Independent polling firms. Educational institutions. Local media. National media. The Wall Street Journal and Fox News—that’s right, Rupert Murdoch’s media properties are in there lifting away to give Obama a second term! What’s more, they’re all knowingly, erroneously reporting results that not only can be, but by definition will be, refuted by vote returns. Media outlets that rely on polls for credibility, pollsters that rely on accuracy for their very businesses’ existence-they’re ready to blow it all in a few weeks just to give Obama four more years.
Except—aha!—there is of course a way around this argument. Suppose by some chance the results of these “skewed” polls prove right on election day. How do we know that the skewing didn’t influence the result? That a drumbeat of positive polls for Obama didn’t brainwash voters into jumping the bandwagon, dry up campaign donations, depress Republican turnout? You call it an accurate poll? I call it a self-fulfilling prophecy! The game is rigged, my friend!
In the end, the “biased polling” argument is just a sub-set of the “biased media” argument that has been a meme among conservatives for decades, but it’s one that requires you to believe that all of these institutions, most of which are not even part of the media and are engaged in the business of polling for both academic and commercial purposes, are engaged in a vast conspiracy to cook the polling books to make it appear that the President is leading Mitt Romney in order to suppress the vote.

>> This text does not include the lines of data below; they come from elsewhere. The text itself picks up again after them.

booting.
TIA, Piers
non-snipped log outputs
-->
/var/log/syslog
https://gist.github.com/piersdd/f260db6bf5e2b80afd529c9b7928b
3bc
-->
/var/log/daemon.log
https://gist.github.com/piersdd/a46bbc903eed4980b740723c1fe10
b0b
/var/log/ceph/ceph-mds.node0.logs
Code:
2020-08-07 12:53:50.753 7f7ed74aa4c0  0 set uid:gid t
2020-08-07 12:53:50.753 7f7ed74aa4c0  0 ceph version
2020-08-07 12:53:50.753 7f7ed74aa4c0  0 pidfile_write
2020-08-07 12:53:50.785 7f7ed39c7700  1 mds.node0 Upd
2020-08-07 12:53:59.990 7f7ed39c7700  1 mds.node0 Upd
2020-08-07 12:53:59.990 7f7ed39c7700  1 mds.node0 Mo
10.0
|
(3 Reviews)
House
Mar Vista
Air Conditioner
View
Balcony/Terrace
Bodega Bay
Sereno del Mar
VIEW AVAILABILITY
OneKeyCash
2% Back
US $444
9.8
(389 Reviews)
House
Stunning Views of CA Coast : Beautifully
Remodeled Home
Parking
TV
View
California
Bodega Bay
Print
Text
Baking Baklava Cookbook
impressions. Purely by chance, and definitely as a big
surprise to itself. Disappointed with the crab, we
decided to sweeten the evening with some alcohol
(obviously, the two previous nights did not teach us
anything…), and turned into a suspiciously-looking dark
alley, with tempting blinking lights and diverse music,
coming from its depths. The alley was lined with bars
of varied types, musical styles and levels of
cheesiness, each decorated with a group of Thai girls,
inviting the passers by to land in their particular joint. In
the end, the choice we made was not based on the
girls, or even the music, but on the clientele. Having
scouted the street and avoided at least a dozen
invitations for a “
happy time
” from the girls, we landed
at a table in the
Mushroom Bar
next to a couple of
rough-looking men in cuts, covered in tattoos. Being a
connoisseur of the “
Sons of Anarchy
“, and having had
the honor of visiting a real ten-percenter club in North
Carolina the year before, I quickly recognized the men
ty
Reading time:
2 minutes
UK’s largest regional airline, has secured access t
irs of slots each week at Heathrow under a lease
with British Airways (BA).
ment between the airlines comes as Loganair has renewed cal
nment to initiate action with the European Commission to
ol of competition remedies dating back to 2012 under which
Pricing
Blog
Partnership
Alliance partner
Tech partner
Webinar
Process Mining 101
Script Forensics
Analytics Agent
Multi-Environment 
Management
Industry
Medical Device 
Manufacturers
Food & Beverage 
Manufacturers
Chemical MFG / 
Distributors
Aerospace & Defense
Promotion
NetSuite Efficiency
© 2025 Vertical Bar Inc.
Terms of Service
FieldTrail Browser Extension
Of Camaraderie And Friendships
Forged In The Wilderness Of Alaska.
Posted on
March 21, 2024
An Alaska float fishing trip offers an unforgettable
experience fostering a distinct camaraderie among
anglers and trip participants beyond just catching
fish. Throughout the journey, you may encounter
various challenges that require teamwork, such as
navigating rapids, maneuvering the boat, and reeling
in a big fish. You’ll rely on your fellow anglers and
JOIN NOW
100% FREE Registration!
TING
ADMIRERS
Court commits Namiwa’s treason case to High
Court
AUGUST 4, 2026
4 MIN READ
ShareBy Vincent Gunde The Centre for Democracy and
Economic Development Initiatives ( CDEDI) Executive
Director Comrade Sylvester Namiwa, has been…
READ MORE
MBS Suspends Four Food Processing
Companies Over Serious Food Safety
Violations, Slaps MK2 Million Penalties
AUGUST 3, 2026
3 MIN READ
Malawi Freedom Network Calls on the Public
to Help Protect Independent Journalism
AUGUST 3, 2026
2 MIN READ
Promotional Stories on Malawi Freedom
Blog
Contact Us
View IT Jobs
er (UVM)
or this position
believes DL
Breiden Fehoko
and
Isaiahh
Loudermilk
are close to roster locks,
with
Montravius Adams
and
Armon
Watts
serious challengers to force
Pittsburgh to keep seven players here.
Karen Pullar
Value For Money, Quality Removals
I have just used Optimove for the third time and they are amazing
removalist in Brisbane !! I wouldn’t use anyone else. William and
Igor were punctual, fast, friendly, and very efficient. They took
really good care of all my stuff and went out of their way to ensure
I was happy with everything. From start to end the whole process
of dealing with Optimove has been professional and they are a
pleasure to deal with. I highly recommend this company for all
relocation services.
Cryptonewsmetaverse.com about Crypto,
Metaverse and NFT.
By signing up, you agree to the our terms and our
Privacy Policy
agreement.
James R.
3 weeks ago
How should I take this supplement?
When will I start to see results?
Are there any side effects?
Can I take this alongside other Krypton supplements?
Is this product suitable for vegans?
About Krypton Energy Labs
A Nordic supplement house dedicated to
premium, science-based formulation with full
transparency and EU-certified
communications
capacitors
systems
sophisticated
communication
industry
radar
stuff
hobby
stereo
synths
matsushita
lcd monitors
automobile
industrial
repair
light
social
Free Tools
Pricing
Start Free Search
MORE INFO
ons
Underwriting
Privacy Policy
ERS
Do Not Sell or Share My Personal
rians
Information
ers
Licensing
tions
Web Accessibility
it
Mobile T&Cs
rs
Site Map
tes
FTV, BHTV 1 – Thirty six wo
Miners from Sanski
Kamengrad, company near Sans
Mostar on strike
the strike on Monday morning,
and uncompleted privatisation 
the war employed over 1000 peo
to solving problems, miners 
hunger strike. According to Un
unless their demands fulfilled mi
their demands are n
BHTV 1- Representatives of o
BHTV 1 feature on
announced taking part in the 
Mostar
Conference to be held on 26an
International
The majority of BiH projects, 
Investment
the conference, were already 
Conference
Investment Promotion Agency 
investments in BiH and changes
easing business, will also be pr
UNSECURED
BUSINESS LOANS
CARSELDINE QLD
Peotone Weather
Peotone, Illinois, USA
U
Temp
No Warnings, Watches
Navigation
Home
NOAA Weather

With regard to the pollsters in particular, this strikes me as a fairly absurd argument. Isn’t it in their interests to get their polling as accurate as possible, especially since many of them engage in polling that they charge all types of clients, from politicians to businesses to non-profits, lots of money for? If they get a reputation for bad polling, that’s going to cut into their revenue stream. Poniewozik is also correct to point out that its the kind of thinking that provides conservatives with a ready made excuse if, as will probably be the case, the late polling in this race ends up being fairly close to the final results of the election. Romney lost the election, they can tell themselves, because “they” misled the public into thinking the President was going to win so, since the President won, that proves there was a conspiracy. These are the kinds of stories that ideologues tell themselves so they don’t have to admit that they lost because of an inferior candidate and ideas that the public rejected.
None of this is to say that polls are always correct, of course. As I noted above, a poll whose demographics are out of whack is going to give crazy results, and when you run into a poll like that it’s best to skeptical about the results unless and until they are confirmed by other pollsters. For example, according to every single poll taken since just after the Republican National Convention, not including the Daily Tracking Polls which are a different matter entirely, have shown President Obama leading, with the exception of one CNN/ORC poll that showed the race tied. If tomorrow someone were to come out with a national poll showing Romney leading by 5 points, the best reaction to that poll would be to treat it skeptically, especially since little has happened that would justify such a large shift in public opinion. So, skepticism about individual poll results is a good idea. What the right is trying to do, though, is come up with an argument that rejects every single poll that doesn’t favor their candidate. That’s not skepticism, that’s partisan spin.